1989 wurde die Freimaurerloge „Zu den Sieben Rosen“ als reguläre Johannisloge Nr. 64 der Schweizerischen Grossloge Alpina gegründet. Wir zählen im Orient Basel zu den kleineren Logen. Das erlaubt ihren Mitgliedern, intensivere Verbindungen zur Bruderschaft zu pflegen.

Es ist unserer Loge eigen, dass sie sich um vertieftes masonisches Wissen und um die sorgfältige Bearbeitung der freimaurerischen Rituale bemüht.
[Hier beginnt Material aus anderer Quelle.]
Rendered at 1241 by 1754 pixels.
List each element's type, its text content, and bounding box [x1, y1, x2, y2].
Die Loge steht – wie alle Freimaurerlogen – allen Männern mit gutem Ruf offen, gleichgültig, welche religiöse Rückbindung sie haben oder welcher politischen Ausrichtung sie angehören. Von einem neuen Mitglied werden aktive Mitarbeit, grosszügige Denkweise und brüderliche Offenheit erwartet.
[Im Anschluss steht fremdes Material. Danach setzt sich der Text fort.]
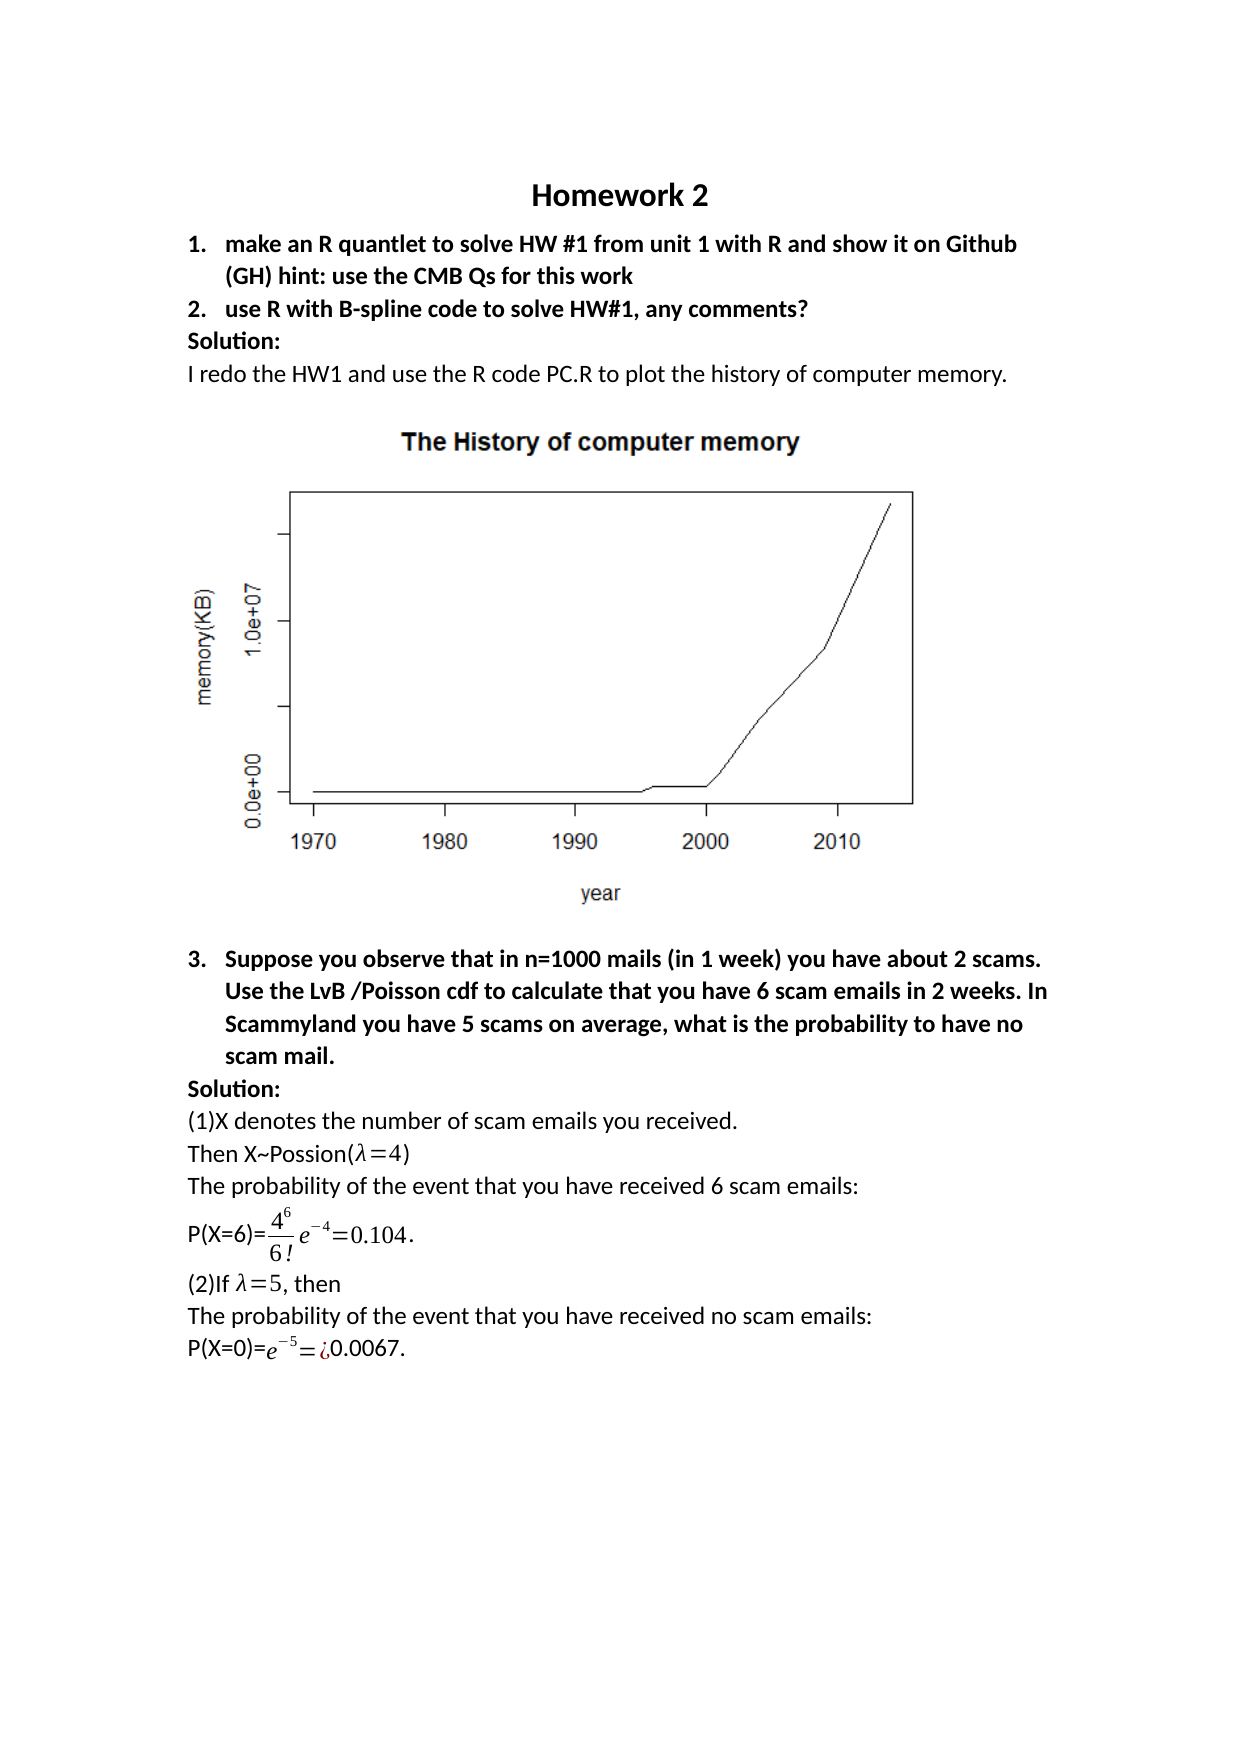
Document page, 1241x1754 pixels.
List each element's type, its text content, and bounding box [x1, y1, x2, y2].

text Solution: [187, 324, 1053, 357]
text P(X=0)=0.0067. [187, 1332, 1053, 1364]
text (1)X denotes the number of scam emails you received. [187, 1104, 1053, 1137]
text The probability of the event that you have received 6 scam emails: [187, 1169, 1053, 1202]
text P(X=6)=. [187, 1202, 1053, 1267]
text The probability of the event that you have received no scam emails: [187, 1299, 1053, 1332]
text Then X~Possion() [187, 1137, 1053, 1169]
text Solution: [187, 1072, 1053, 1104]
text Homework 2 [187, 162, 1053, 227]
picture [187, 389, 966, 932]
text (2)If , then [187, 1267, 1053, 1299]
list use R with B-spline code to solve HW#1, any comments? [187, 292, 1053, 324]
text I redo the HW1 and use the R code PC.R to plot the history of computer memory. [187, 357, 1053, 389]
list make an R quantlet to solve HW #1 from unit 1 with R and show it on Github (GH) hint: use the CMB Qs for this work [187, 227, 1053, 292]
list Suppose you observe that in n=1000 mails (in 1 week) you have about 2 scams. Use the LvB /Poisson cdf to calculate that you have 6 scam emails in 2 weeks. In Scammyland you have 5 scams on average, what is the probability to have no scam mail. [187, 942, 1053, 1072]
Wir treffen uns pro Jahr freitags etwa zu neun rituellen Arbeiten und zusätzlich donnerstags zu sieben sogenannten Konferenzen.

Der Weg der Initiation

Entstanden ist die Freimaurerei aus den mittelalterlichen Dombauhütten. Wer auf einer der damals vielen Baustellen arbeiten wollte, die überall in Europa zum Bau gotischer Kathedralen und anderer Bauwerke entstanden, musste sich mit bestimmten Passworten und Gradzeichen als gelernter Maurergeselle oder -meister zu erkennen geben.
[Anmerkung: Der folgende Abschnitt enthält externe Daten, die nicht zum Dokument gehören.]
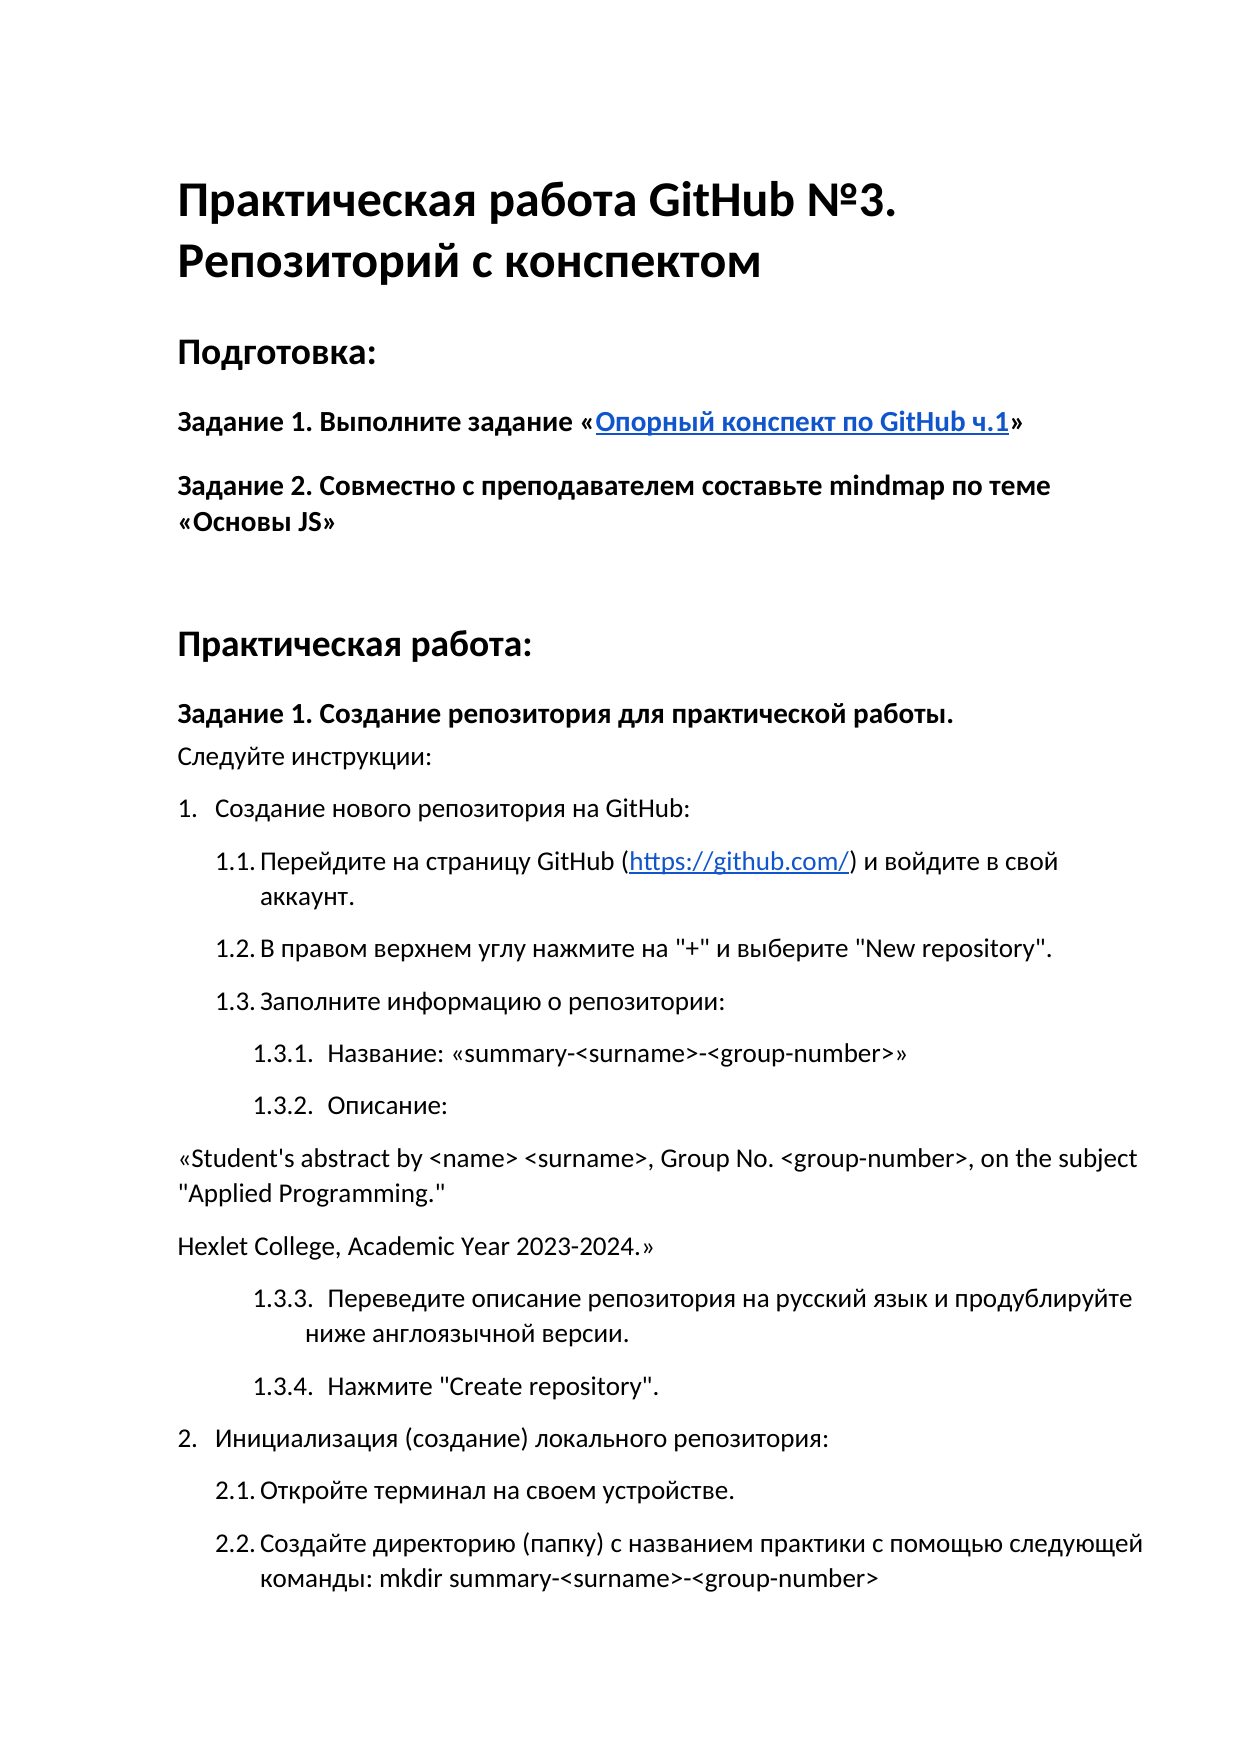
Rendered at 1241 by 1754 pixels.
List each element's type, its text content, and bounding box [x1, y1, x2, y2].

subtitle Практическая работа: [177, 620, 1152, 666]
list Создание нового репозитория на GitHub: [177, 791, 1152, 824]
list Описание: [252, 1088, 1152, 1122]
list Нажмите "Create repository". [252, 1369, 1152, 1402]
subtitle Задание 1. Выполните задание «Опорный конспект по GitHub ч.1» [177, 403, 1152, 438]
list Создайте директорию (папку) с названием практики с помощью следующей команды: mkdir summary-<surname>-<group-number> [215, 1526, 1152, 1594]
list Заполните информацию о репозитории: [215, 984, 1152, 1017]
subtitle Задание 1. Создание репозитория для практической работы. [177, 695, 1152, 731]
list Откройте терминал на своем устройстве. [215, 1473, 1152, 1507]
list Название: «summary-<surname>-<group-number>» [252, 1036, 1152, 1069]
list В правом верхнем углу нажмите на "+" и выберите "New repository". [215, 932, 1152, 965]
subtitle Задание 2. Совместно с преподавателем составьте mindmap по теме «Основы JS» [177, 467, 1152, 539]
subtitle Подготовка: [177, 328, 1152, 373]
list Перейдите на страницу GitHub (https://github.com/) и войдите в свой аккаунт. [215, 844, 1152, 912]
text «Student's abstract by <name> <surname>, Group No. <group-number>, on the subject "Applied Programming." [177, 1141, 1152, 1209]
list Инициализация (создание) локального репозитория: [177, 1421, 1152, 1454]
list Переведите описание репозитория на русский язык и продублируйте ниже англоязычной версии. [252, 1281, 1152, 1350]
text Следуйте инструкции: [177, 739, 1152, 772]
subtitle Практическая работа GitHub №3. Репозиторий с конспектом [177, 168, 1152, 290]
text Hexlet College, Academic Year 2023-2024.» [177, 1229, 1152, 1262]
Im Laufe der Zeit wandelte sich die reine Werkmaurerei zur spekulativen Maurerei: An die Stelle des Rauen Steins trat nun der unvollkommene Mensch, der durch eine geistige Entwicklung in einer Gemeinschaft von Gleichgesinnten veredelt werden sollte.

Die heutige Freimaurerei ist das Ergebnis der Aufklärung des 18. Jahrhunderts. Deren Grundprinzipien lauten Humanität, Toleranz und Kosmopolitismus. Ebenfalls in dieser Zeit schlossen sich in England mehrere Logen zu einer Grossloge zusammen und gaben der Freimaurerei ihre heutige Organisationsform.

Der Bund übte eine grosse Anziehungskraft aus, weil er ohne Ansehen von Stand, Religion und politischer Couleur Männer zusammenführte, die im Leben unter normalen Umständen vielleicht nie zusammengefunden hätten.

In der Abgeschlossenheit einer Loge war das freie Wort, das damals in der Öffentlichkeit kompromittierend hätte sein können, jedem möglich und erwünscht. So schlossen sich Politiker, Philosophen, Wissenschaftler und Künstler den Logen an – darunter Wolfgang Amadeus Mozart, Johann Wolfgang von Goethe, George Washington, Adolf Knigge und Jean Sibelius.

Gegenwart

Die Freimaurerei heute

Freimaurerei ist kein Religionsersatz. In den Logen treffen sich Menschen der unterschiedlichsten Glaubensrichtungen.

In den Alten Pflichten aus dem Jahre 1723 steht sinngemäss, dass ein Freimaurer gehalten ist, sein Leben gemäss der Moral- und Sittenlehre zu gestalten.

Die Freimaurerei kennt keine konkrete Gottesvorstellung, sondern bedient sich des Begriffs „Allmächtiger Baumeister aller Welten“ – eines Symbols für Schöpfermacht. Ein persönlicher Glaube und ein mögliches Gottesbild bleiben jedem Bruder freigestellt.